Exercises:
1 – Translate this sentence from the foreword on stress into Spanish: "One cannot be stressed by something that is personally meaningless."
2 – Answer these questions using the foreword on stress:
(a) On what date was the foreword posted?
(b) On what site does the foreword say the book can be found?
(c) According to the foreword, there is no emotion without what?
(Excerpt provided)
Stressional Intelligence – Read&Do

September 27, 2020 Stressional Intelligence No Comments

This is the foreword to my book ‘Stressional Intelligence’ that you can find on Amazon (see menu).

Stress is not the amorphous blob that it is frequently purported to be. It is a multifaceted, multidimensional conglomerate, in every aspect related to meanings and deeper meanings. One cannot be stressed by something that is personally meaningless. Thus, stress is a phenomenon of meaning. Saying that one has a level X of stress – as if measured with a stress-o-meter – is meaningless.

But what does ‘meaningful’ mean in a sentence like “Something is really meaningful to me”? You may try, but be skeptical for any circularity in your explanation.

Meaning is one of those concepts that we think we understand, but when delving deeper, we have to acknowledge ignorance. Broadly speaking, it moves us to action. There is no emotion without meaning. There is no motivation without meaning. There is no motivation without emotion.
(End Excerpt provided)
(Input data)
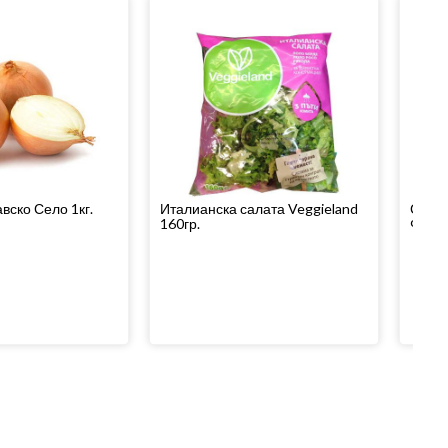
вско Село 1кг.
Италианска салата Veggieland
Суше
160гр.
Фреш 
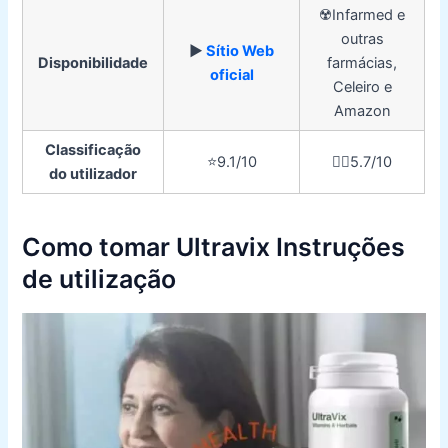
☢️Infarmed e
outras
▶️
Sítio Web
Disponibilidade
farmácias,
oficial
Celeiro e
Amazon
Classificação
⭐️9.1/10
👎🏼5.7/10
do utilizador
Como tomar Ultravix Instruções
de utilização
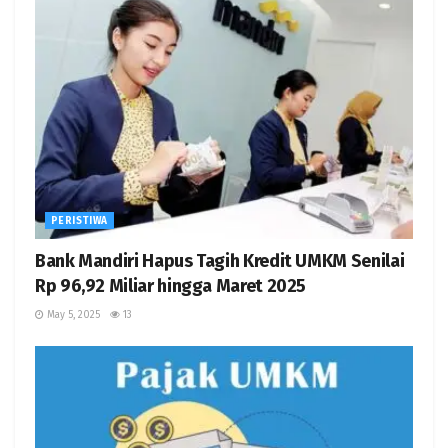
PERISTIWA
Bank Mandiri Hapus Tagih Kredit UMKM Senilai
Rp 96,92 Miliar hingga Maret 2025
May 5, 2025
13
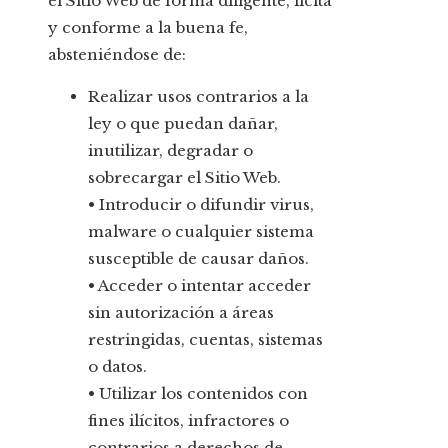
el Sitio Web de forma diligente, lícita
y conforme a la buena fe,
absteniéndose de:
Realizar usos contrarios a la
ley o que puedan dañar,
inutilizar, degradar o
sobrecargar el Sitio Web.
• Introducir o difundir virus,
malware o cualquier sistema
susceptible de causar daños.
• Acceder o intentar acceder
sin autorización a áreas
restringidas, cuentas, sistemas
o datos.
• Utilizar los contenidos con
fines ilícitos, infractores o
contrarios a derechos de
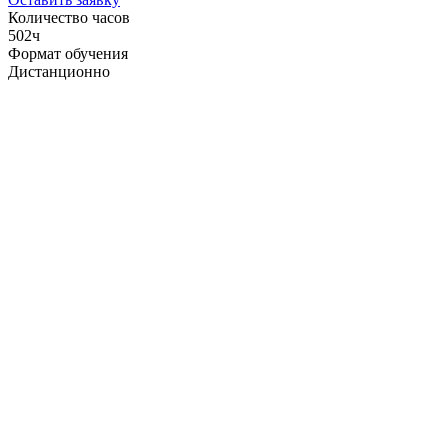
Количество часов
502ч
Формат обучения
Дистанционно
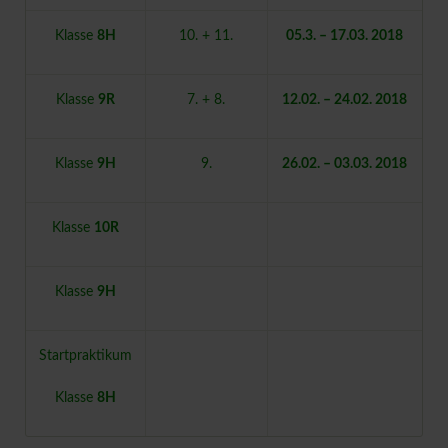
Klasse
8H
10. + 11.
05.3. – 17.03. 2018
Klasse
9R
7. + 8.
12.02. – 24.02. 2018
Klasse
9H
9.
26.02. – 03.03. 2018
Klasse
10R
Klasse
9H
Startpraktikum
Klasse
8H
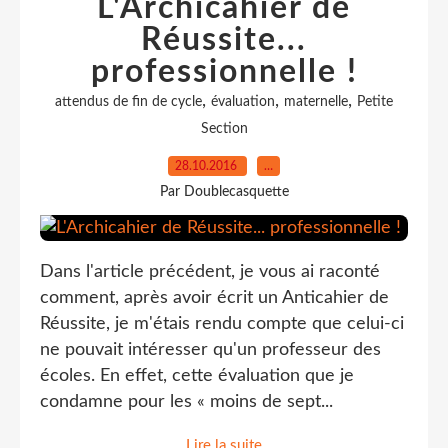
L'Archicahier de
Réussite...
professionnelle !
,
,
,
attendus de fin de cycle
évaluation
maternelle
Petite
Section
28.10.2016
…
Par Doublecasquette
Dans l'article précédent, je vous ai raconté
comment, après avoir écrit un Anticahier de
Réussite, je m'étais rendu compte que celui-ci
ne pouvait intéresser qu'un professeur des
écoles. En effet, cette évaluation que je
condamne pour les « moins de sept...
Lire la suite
(End Input data)
Answers for the tasks:
1 – Uno no puede estresarse por algo que personalmente carece de significado.

2 –
(a) September 27, 2020
(b) Amazon
(c) Meaning